The German firm Carplane made an entry into the media a few years ago, especially when it compared its bi-modal flying car with a Burt Rutan design. That started a brief kerfuffle of edgy comparisons between the two groups, but no necessary winner. Now, having shown at least a finished and apparently drivable vehicle at Aero 2015, Carplane has renewed prominence in the media. And the blog brings it all back, prepared for less-than-flattering comments.
Stating what may stir others to contend for their rival mounts, Carplane makes a bold claim. (The italicized and bolded word is Carplane’s emphasis.) “Flying cars will soon be a reality. And Carplane® is the world’s only flying car currently undergoing formal certification. Watch this page as we complete the process.”
Some of the “automated” features on the design as originally conceived included a wing that pivoted out from its storage between the twin fuselages and attached itself to the central assembly. The builders have apparently retained that feature, although it must add considerable weight. AOPA reports, “While it might seem that the wings need to be detached manually, actually the conversion is automated. The wings fold scissors-like, departing the wing attach points and stacking behind the cockpits, then move forward into their storage space. This prevents what the Carplane Web site indicates is a crosswind problem when wings are folded but extend upward from the vehicle while driving. A direct competitor, Terrafugia, uses that storage method.”
“Among the over 2,000 known flying car designs, 300 have actually flown. So the challenge isn’t ‘making a car fly’, it’s ‘making it safe enough to get certification’”. (Again, the bold emphasis is Carplane’s.)
With a flying length of 7.453 meters (24 feet, 5 inches), and a driving length of 5.44 meters (17 feet, 10 inches) , Carplane’s tail section must slide in and out a bit like the tail section on the PAL-V One, essentially a flying autogyro.
Its 9.715 meter wing (31 feet, 10 inches) has sailplane-like airfoils based on the wing’s root shapes stored between the two fuselages, and it has 10.72 square meters (115.4 square feet) of area. The airfoils must have some reasonably high lift coefficient to allow a stall speed of 36 knots (41.4 mph), comparable to a Cessna 150/152 with 160 square feet of wing area.

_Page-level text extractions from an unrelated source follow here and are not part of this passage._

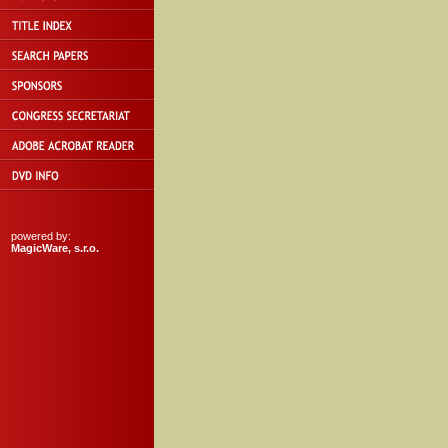
powered by:
MagicWare, s.r.o.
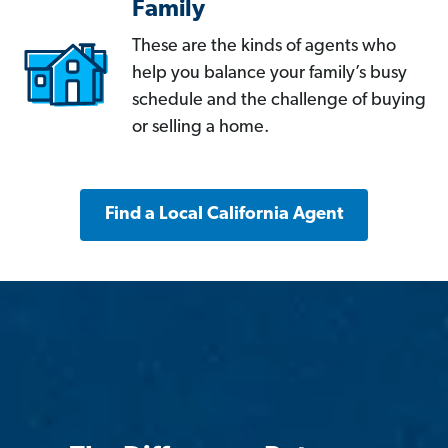
Family
These are the kinds of agents who
help you balance your family’s busy
schedule and the challenge of buying
or selling a home.
Find a Local California Agent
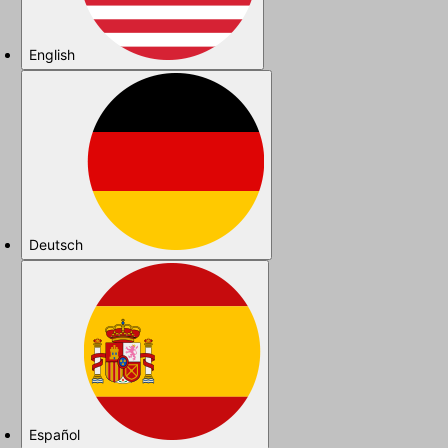
English
Deutsch
Español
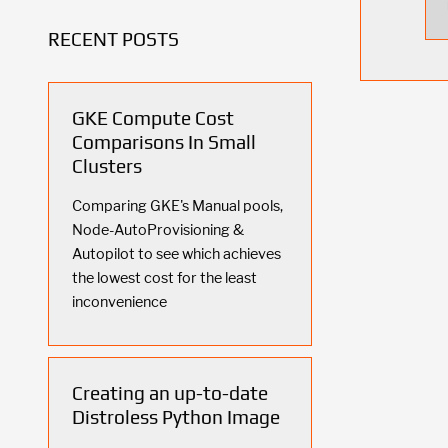
RECENT POSTS
GKE Compute Cost
Comparisons In Small
Clusters
Comparing GKE's Manual pools,
Node-AutoProvisioning &
Autopilot to see which achieves
the lowest cost for the least
inconvenience
Creating an up-to-date
Distroless Python Image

An empty weight of 498 kilograms (1,097 pounds) and maximum takeoff weight of 750 kilograms (1.653 pounds) puts it solidly in the 150’s ball park. The 151 horsepower PC850 engine may account for the projected rate of climb of 351 meters per minute (1,150 feet per minute), something even a lightly loaded 150 could only aspire to.

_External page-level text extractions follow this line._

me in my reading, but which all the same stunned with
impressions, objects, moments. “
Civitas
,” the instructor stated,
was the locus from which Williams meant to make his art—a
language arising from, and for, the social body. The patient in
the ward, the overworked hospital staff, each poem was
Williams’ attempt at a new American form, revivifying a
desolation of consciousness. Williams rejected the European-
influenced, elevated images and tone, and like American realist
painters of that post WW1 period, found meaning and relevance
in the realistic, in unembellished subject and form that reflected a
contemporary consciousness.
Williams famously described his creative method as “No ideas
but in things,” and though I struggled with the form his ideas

The engine, originally mounted in a pod above the fuselages, is now hidden between them, which allows for quieter operation, according to references quoted by Carplane. The gear system to drive both the rear wheel on each fuselage and turn the propeller when in takeoff and flight mode must be another instance of clever design. Using the rear wheels to help accelerate the takeoff run is an idea being promoted for upcoming Green Flight Challenges. Carplane claims a takeoff distance of only 85 meters (297 feet) using this extra push.
As a car, the machine would run on the Autobahn at speeds up to 174 kilometers per hour (108 mph). With the required airbags and other safety gear, weight will have to be monitored very carefully.
If Carplane can keep the weight within European LSA standards and obtain the performance they now predict, they will have lived up to their rhetoric. The at-least four-way competition has different configurations, design philosophies, and myriad details. We look forward to what comes next.